During the first panel of Wednesday's hearing, Democrats leaned primarily on Cornell Brooks, the president and CEO of the NAACP, to raise questions about Sessions' voting-rights record. That was only one line of attack Democrats used on Day 1 of the hearing, often tying it to his prosecution of a voter-fraud case in Alabama, which they criticized as overzealous or unfounded.

"I want an attorney general who is going to protect people's right to vote, and I don't think with Senator Sessions we're going to have that," said Sen. Al Franken, who was one of Sessions' most fierce questioners on Tuesday.

Brooks said Sessions' record reveals a "constant disregard of civil rights of vulnerable populations," and raised concerns about Sessions' willingness to commit to protecting the right to vote if confirmed.

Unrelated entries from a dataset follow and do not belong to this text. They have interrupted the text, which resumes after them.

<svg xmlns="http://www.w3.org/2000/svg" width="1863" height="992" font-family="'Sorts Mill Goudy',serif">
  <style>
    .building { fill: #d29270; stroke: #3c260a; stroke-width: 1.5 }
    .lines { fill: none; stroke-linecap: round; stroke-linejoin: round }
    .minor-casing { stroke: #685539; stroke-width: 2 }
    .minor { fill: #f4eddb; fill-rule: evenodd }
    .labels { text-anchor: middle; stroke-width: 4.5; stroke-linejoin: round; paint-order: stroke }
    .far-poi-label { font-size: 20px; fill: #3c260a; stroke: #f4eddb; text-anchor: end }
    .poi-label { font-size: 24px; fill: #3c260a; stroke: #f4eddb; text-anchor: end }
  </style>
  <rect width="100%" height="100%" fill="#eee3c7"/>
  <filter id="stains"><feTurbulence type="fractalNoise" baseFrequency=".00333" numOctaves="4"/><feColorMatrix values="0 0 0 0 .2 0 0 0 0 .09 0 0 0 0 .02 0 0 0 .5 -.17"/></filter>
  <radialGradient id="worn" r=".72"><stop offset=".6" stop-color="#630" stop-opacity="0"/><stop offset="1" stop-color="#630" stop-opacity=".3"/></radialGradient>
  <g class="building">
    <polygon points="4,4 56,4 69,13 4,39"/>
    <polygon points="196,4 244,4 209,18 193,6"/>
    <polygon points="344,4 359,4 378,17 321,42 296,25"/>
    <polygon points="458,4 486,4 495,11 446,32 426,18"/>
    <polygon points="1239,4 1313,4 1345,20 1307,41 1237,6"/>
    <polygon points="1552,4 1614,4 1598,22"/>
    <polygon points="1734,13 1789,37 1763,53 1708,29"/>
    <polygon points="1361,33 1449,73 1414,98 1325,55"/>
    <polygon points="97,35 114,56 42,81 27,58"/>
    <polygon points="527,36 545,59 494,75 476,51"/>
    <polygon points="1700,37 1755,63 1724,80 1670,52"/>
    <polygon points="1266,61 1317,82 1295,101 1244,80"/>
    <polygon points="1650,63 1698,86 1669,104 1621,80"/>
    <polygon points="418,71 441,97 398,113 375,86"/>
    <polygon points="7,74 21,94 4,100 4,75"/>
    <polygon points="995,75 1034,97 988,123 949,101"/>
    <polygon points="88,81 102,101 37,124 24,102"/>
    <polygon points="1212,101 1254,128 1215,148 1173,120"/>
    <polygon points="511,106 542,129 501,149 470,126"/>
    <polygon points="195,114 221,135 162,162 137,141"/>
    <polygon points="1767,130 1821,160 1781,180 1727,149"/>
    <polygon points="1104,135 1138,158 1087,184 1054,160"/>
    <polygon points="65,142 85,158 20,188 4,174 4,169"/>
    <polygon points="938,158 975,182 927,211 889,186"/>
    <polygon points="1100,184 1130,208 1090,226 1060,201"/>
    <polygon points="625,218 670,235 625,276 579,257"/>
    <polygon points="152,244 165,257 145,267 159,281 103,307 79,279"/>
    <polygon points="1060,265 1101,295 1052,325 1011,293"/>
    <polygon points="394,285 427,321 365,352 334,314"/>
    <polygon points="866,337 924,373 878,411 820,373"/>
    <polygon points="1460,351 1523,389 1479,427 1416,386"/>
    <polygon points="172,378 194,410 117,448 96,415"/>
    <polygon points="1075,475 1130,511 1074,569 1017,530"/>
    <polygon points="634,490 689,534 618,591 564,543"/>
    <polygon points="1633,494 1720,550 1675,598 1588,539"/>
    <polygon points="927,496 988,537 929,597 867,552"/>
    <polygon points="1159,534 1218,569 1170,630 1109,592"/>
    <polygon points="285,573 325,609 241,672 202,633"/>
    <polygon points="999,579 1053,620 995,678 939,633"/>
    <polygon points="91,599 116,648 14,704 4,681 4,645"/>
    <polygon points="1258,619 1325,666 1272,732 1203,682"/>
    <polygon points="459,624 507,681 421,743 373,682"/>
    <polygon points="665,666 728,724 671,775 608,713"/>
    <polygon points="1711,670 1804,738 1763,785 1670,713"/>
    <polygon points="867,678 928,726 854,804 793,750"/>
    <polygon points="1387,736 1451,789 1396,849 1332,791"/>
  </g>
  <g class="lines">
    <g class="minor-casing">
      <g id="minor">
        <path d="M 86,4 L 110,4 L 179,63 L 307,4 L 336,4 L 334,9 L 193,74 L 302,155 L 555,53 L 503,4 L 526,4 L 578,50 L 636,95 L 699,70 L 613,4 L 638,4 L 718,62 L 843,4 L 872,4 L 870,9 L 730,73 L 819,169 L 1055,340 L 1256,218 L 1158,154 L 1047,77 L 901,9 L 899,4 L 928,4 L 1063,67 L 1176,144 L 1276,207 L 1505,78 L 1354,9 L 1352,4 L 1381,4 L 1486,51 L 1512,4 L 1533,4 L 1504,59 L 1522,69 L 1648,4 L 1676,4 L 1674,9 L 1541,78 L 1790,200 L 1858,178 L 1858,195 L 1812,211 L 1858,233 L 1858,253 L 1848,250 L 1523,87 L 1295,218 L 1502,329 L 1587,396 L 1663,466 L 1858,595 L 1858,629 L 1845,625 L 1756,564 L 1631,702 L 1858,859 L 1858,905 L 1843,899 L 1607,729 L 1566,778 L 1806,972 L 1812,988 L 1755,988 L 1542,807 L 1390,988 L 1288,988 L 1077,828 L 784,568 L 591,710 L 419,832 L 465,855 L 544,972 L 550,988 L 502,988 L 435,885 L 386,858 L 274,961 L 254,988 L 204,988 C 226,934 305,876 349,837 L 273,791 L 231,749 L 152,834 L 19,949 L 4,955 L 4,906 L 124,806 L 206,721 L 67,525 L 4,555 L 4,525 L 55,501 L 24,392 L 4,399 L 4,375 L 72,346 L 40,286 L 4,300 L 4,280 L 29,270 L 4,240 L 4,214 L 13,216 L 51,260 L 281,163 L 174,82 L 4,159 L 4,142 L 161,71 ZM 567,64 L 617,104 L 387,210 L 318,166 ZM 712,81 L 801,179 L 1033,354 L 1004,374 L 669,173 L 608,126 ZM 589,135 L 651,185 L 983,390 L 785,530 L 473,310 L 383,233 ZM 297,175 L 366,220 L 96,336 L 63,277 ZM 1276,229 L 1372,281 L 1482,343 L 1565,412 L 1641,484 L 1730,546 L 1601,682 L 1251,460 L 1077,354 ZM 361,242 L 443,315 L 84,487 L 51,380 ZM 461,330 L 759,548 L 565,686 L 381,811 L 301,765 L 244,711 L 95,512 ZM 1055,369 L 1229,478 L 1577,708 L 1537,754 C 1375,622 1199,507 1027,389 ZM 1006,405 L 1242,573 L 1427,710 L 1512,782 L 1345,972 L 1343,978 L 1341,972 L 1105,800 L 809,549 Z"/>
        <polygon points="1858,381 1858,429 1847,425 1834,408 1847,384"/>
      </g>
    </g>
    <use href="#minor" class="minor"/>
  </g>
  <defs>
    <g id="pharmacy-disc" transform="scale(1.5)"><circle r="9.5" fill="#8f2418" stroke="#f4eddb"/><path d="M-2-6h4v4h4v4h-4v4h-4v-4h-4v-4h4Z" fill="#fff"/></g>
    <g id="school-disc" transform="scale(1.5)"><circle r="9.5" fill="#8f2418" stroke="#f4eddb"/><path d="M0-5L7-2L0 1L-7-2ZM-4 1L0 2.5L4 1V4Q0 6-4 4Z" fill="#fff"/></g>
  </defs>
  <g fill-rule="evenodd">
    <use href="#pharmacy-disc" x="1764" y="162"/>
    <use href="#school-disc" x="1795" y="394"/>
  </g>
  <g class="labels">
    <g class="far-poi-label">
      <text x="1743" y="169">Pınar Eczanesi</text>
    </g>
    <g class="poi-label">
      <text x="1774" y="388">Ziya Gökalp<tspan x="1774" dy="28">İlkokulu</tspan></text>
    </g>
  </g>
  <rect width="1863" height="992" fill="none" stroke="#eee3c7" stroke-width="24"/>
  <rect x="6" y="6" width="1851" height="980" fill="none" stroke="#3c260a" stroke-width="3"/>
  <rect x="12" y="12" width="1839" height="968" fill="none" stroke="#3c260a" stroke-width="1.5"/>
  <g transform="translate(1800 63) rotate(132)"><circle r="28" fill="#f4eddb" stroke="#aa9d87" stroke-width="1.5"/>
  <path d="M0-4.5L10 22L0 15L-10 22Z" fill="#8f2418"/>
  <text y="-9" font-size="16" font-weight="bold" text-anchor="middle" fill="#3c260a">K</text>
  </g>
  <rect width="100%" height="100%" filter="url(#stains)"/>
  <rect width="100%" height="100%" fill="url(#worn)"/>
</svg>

"Based on the record, I do not believe that the senator has sufficiently described a Department of Justice fully committed to enforcing the nation's civil rights laws," Brooks said.

"It's amazing to me that, with the senator having cast 6,000 votes in the United States Senate, we're focused on a handful of policy differences that somehow people are saying are dispositive of the qualification of this person who we have served alongside of – for 15 years in my case and 20 years in the case of others," said Sen. John Cornyn, R-Texas.

Sen. Lindsey Graham, R-S.C., needled Brooks over the NAACP's score cards, which Graham said seem to unfairly give high scores to Democrats while routinely failing Republicans.

The second day of hearings concluded shortly before 2 p.m., meaning the committee considered Sessions' nomination for roughly 15 hours across two days. Sessions' nomination is likely to go forward unabated, as Democrats do not have enough votes to block him and no Republicans are expected to oppose him.

A vote on his nomination is expected after the inauguration.